Data shown:
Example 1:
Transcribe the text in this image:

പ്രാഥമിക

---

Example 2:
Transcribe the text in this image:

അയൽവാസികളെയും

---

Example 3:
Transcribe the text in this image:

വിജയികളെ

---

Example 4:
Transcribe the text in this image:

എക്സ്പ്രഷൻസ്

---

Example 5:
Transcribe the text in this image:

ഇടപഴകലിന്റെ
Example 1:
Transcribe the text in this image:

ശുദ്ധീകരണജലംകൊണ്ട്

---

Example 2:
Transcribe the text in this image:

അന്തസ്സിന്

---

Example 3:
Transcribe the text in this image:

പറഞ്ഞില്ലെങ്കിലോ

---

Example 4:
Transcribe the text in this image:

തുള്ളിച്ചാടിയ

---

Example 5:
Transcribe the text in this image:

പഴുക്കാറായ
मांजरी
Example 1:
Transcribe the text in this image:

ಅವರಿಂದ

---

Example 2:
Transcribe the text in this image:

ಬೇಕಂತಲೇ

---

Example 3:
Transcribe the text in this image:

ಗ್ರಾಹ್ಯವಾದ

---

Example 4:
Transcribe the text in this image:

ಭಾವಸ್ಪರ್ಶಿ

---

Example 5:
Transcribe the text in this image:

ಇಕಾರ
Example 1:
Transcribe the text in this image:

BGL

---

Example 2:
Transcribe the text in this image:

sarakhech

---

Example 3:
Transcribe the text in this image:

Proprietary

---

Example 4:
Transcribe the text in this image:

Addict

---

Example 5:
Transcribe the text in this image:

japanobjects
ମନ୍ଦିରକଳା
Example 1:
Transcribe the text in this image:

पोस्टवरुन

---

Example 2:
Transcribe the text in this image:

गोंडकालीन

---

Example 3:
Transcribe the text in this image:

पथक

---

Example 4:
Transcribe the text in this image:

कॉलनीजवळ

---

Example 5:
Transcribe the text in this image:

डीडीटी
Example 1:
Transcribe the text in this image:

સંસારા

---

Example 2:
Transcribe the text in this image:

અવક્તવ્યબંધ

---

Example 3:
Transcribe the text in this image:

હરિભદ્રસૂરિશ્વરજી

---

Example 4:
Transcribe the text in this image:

Problem statement: Reproduce the material exactly, and keep every line as it is.

The answer:
Example 1:
Transcribe the text in this image:

പ്രാഥമിക

---

Example 2:
Transcribe the text in this image:

അയൽവാസികളെയും

---

Example 3:
Transcribe the text in this image:

വിജയികളെ

---

Example 4:
Transcribe the text in this image:

എക്സ്പ്രഷൻസ്

---

Example 5:
Transcribe the text in this image:

ഇടപഴകലിന്റെ
Example 1:
Transcribe the text in this image:

ശുദ്ധീകരണജലംകൊണ്ട്

---

Example 2:
Transcribe the text in this image:

അന്തസ്സിന്

---

Example 3:
Transcribe the text in this image:

പറഞ്ഞില്ലെങ്കിലോ

---

Example 4:
Transcribe the text in this image:

തുള്ളിച്ചാടിയ

---

Example 5:
Transcribe the text in this image:

പഴുക്കാറായ
मांजरी
Example 1:
Transcribe the text in this image:

ಅವರಿಂದ

---

Example 2:
Transcribe the text in this image:

ಬೇಕಂತಲೇ

---

Example 3:
Transcribe the text in this image:

ಗ್ರಾಹ್ಯವಾದ

---

Example 4:
Transcribe the text in this image:

ಭಾವಸ್ಪರ್ಶಿ

---

Example 5:
Transcribe the text in this image:

ಇಕಾರ
Example 1:
Transcribe the text in this image:

BGL

---

Example 2:
Transcribe the text in this image:

sarakhech

---

Example 3:
Transcribe the text in this image:

Proprietary

---

Example 4:
Transcribe the text in this image:

Addict

---

Example 5:
Transcribe the text in this image:

japanobjects
ମନ୍ଦିରକଳା
Example 1:
Transcribe the text in this image:

पोस्टवरुन

---

Example 2:
Transcribe the text in this image:

गोंडकालीन

---

Example 3:
Transcribe the text in this image:

पथक

---

Example 4:
Transcribe the text in this image:

कॉलनीजवळ

---

Example 5:
Transcribe the text in this image:

डीडीटी
Example 1:
Transcribe the text in this image:

સંસારા

---

Example 2:
Transcribe the text in this image:

અવક્તવ્યબંધ

---

Example 3:
Transcribe the text in this image:

હરિભદ્રસૂરિશ્વરજી

---

Example 4:
Transcribe the text in this image:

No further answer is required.